## Consigne 1
Relevez, dans l'ordre où elles apparaissent, toutes les désignations de personnes ou de sociétés présentes dans le texte sur la garantie d'assurance.
## Consigne 2
Prolongez le texte sur la garantie d'assurance en le poursuivant après sa dernière phrase.

## Texte à lire

───

Il est stipulé, page 19 du contrat, au paragraphe A Durée de la garantie, ce qui suit :

« Conditions d’application de la garantie :

« Cette assurance garantit l’assuré contre les conséquences pécuniaires des sinistres, dès lors que le fait dommageable est antérieur à la date de résiliation ou d’expiration de la garantie, et que la première réclamation est adressée à l’assuré ou à son assureur entre la prise d’effet initiale de la garantie et l’expiration d’un délai maximum de dix ans à compter de sa date de résiliation ou d’expiration, quelle que soit la date des autres éléments constitutifs du sinistre. […]

« Toutefois, la garantie ne couvre les sinistres dont le fait dommageable a été connu de l’assuré postérieurement à la date de résiliation ou d’expiration que si, au moment où l’assuré a eu connaissance de ce fait dommageable, cette garantie n’a pas été resouscrite ou l’a été sur la base du déclenchement par le fait dommageable. »

La réclamation d’F D E a été faite le 18 janvier 2016, date de l’assignation par lui délivrée à la compagnie Covea Risks, soit dans le délai légal et contractuel de la garantie subséquente courant après la résiliation de la police.

L’intimée oppose à F D E que rien n’indique cependant que la garantie n’ait pas été resouscrite avant la résiliation de la police contractée auprès de la compagnie Covea Risks. Elle en déduit que rien ne justifie que la garantie soit due.

───

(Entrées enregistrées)

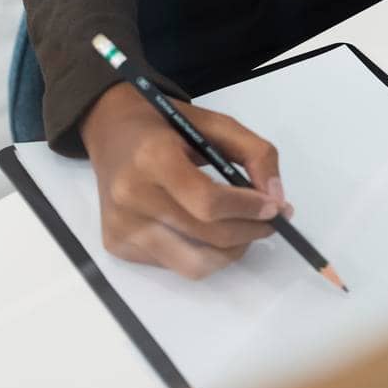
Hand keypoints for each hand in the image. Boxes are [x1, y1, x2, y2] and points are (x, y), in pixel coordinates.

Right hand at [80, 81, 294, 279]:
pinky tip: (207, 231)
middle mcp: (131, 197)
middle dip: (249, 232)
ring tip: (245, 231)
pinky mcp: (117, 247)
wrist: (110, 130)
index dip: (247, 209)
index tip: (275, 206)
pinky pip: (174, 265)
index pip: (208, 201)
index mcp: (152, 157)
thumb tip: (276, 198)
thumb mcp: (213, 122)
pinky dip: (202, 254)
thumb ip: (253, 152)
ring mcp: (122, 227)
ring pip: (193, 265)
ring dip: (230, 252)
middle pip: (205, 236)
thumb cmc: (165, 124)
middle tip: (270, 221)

───

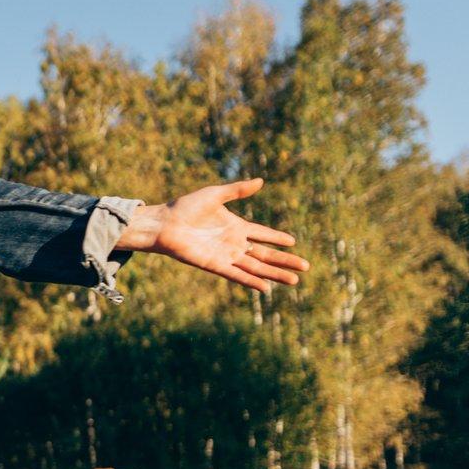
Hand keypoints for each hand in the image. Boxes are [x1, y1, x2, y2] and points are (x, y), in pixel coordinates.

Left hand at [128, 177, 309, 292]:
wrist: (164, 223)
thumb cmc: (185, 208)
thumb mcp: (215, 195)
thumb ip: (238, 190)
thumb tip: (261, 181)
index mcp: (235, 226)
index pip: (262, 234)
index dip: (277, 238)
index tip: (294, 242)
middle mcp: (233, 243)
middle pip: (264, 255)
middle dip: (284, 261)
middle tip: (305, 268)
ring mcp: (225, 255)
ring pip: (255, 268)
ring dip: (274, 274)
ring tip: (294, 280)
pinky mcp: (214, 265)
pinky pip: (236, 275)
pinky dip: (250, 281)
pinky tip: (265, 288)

───

## Zone de réponse 1
l'assuré
son assureur
F D E
la compagnie Covea Risks
l'intimée

## Zone de réponse 2
L’article 1315 ancien du code civil, dans sa rédaction applicable à l’espèce, dispose :

« Celui qui réclame l’exécution d’une obligation doit la prouver.

« Réciproquement, celui qui se prétend libéré doit justifier le paiement ou le fait qui a produit l’extinction de son obligation. »

En l’occurrence, F D E, qui réclame aux sociétés MMA IARD et MMA IARD Assurances mutuelles l’exécution de leur obligation de garantie, la prouve par la police no 118.263.249 souscrite par leur assurée.

Réciproquement, les assureurs, qui se prétendent libérés par l’effet de la souscription éventuelle d’une nouvelle garantie, doivent en justifier, ce qu’ils ne font pas en l’occurrence.

La garantie souscrite par la société Erivam Gestion s’applique donc à la présente réclamation.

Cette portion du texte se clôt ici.